Die Lieferung des Luftverteidigungssystems S-400 erfolgte zeitnah und ohne Zwischenfälle. Der Bau des zivilen Kernkraftwerks Akkuyu und der Gaspipeline Turkish Stream verläuft weiterhin normal.

Die beiden Länder unterzeichneten eine gemeinsame Absichtserklärung [1] zur Lage in Syrien. Sie beruht einerseits auf der Achtung der territorialen Integrität Syriens und der Sicherheitsbedürfnisse der Türkei und andererseits auf dem Abkommen von Adana [2], 1998 von den Regierungen von Hafez al-Assad und Süleyman Demirel ausgehandelt.

Dieses Dokument, dessen Klauseln lange geheim gehalten wurden, ermächtigt die türkische Armee, PKK-Terroristen, die sie bombardieren, zu verfolgen, indem sie in das syrische Territorium eindringen durfte. Zu dieser Zeit hatte die Artillerie der PKK eine maximale Reichweite von 32 Kilometern, daher die Tiefe des Gebiets, das jetzt von der türkischen Armee besetzt wird. Darüber hinaus hatte die Arabische Republik Syrien die türkische Armee ermächtigt, in einer Fünf-Kilometer-Zone permanente Sicherheitsmaßnahmen zu ergreifen. Diese Bestimmungen beendeten die syrisch-türkischen Spannungen, die durch das politische Asyl für Abdullah Öcalan und die PKK erzeugt wurden.

Das russisch-türkische Memorandum bestätigt die Rechtmäßigkeit der türkischen Operation "Quelle des Friedens" in einem 32 Kilometer tiefen Grenzgebiet mit Ausnahme der Stadt Qamishli. Es sagt kein Wort über die US-Forderung, die nördliche Kommunikationsroute Teheran-Beirut zu schließen. Darüber hinaus setzt es keine Frist für den Abzug der türkischen Armee, die nun wahrscheinlich eine militärische Besetzung erzwingen wird, wie sie es in Zypern und im Irak getan hat.
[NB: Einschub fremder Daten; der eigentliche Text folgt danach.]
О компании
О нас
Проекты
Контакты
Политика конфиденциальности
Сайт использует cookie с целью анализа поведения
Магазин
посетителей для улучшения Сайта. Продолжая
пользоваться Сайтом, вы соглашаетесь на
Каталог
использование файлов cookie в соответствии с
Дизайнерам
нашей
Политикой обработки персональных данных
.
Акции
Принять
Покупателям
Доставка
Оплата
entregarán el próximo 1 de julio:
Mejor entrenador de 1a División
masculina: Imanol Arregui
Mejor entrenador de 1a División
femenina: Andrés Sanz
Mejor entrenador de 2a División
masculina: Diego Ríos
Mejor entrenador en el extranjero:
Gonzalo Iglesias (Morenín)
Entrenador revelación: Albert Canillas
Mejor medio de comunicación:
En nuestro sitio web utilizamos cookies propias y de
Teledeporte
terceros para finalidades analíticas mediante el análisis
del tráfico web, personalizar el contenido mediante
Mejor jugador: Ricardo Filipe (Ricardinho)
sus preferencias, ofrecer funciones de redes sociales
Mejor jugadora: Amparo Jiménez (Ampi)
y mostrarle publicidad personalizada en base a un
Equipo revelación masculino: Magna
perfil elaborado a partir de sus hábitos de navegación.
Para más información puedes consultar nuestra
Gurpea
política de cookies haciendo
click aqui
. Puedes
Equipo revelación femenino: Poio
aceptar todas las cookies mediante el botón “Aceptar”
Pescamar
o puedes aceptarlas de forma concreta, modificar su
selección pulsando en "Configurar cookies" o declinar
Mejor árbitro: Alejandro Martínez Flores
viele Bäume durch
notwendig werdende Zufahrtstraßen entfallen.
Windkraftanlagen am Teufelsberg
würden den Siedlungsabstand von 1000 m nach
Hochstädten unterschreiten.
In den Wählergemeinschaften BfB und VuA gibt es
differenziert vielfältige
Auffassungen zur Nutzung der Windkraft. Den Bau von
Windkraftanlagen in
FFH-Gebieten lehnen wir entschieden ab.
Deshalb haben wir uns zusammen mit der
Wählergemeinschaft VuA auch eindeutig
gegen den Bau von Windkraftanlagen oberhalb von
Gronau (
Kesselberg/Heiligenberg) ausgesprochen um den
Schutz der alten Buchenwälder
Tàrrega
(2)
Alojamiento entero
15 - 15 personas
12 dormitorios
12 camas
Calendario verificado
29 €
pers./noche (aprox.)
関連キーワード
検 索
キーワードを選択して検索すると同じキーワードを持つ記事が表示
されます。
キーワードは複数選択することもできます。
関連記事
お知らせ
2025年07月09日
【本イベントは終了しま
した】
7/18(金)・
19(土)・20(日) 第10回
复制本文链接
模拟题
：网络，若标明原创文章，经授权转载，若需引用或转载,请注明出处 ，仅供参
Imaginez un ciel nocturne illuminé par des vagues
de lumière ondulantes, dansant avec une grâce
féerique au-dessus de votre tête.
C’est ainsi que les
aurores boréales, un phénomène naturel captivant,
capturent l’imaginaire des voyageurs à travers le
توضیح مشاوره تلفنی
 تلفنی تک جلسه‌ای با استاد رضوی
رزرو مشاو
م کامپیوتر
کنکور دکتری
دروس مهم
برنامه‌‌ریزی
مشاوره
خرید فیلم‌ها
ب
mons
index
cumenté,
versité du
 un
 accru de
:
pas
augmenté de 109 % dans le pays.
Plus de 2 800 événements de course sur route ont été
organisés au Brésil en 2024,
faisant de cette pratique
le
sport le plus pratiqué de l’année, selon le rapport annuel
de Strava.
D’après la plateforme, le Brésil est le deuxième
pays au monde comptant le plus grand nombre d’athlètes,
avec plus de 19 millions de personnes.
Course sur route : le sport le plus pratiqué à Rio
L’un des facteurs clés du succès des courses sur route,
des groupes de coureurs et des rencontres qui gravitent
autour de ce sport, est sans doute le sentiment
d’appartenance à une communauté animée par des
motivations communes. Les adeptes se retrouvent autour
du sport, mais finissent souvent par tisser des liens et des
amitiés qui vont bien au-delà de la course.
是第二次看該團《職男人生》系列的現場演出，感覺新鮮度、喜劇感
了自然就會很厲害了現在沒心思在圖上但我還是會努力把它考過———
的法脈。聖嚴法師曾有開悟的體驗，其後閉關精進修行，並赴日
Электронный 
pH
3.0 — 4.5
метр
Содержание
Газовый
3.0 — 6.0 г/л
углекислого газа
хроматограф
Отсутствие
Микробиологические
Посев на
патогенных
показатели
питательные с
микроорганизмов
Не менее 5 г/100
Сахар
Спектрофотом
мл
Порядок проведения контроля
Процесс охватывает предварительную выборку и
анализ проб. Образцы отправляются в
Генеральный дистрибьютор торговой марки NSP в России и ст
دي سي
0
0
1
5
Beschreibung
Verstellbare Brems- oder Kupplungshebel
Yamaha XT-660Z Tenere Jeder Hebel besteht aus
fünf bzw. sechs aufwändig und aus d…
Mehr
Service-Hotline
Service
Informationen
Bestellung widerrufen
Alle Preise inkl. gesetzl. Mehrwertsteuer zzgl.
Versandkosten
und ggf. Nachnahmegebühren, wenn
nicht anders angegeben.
Das Memorandum sagt auch nichts über die Kriegsverbrechen der syrischen turkmenischen Milizen, Hilfstruppen der türkischen Armee, oder über die Anschuldigungen von Amnesty International [3] und der Times von London [4], die die Verwendung durch die türkische Armee von weißem Phosphor anprangern.

Übersetzung
Horst Frohlich

[1] „Memorandum of Understanding zwischen der Türkei und der Russischen Föderation“, Voltaire Netzwerk, 22. Oktober 2019,.

[2] “The Adana Security Agreement”, Voltaire Network, 20 October 1998.

[3] “Syria: Damning evidence of war crimes and other violations by Turkish forces and their allies”, Amnesty International, Octobre 18, 2019.

[4] “Evidence of Turkish phosphorus attack mounts in Syria”, Anthony Loyd, The Times, October 21, 2019.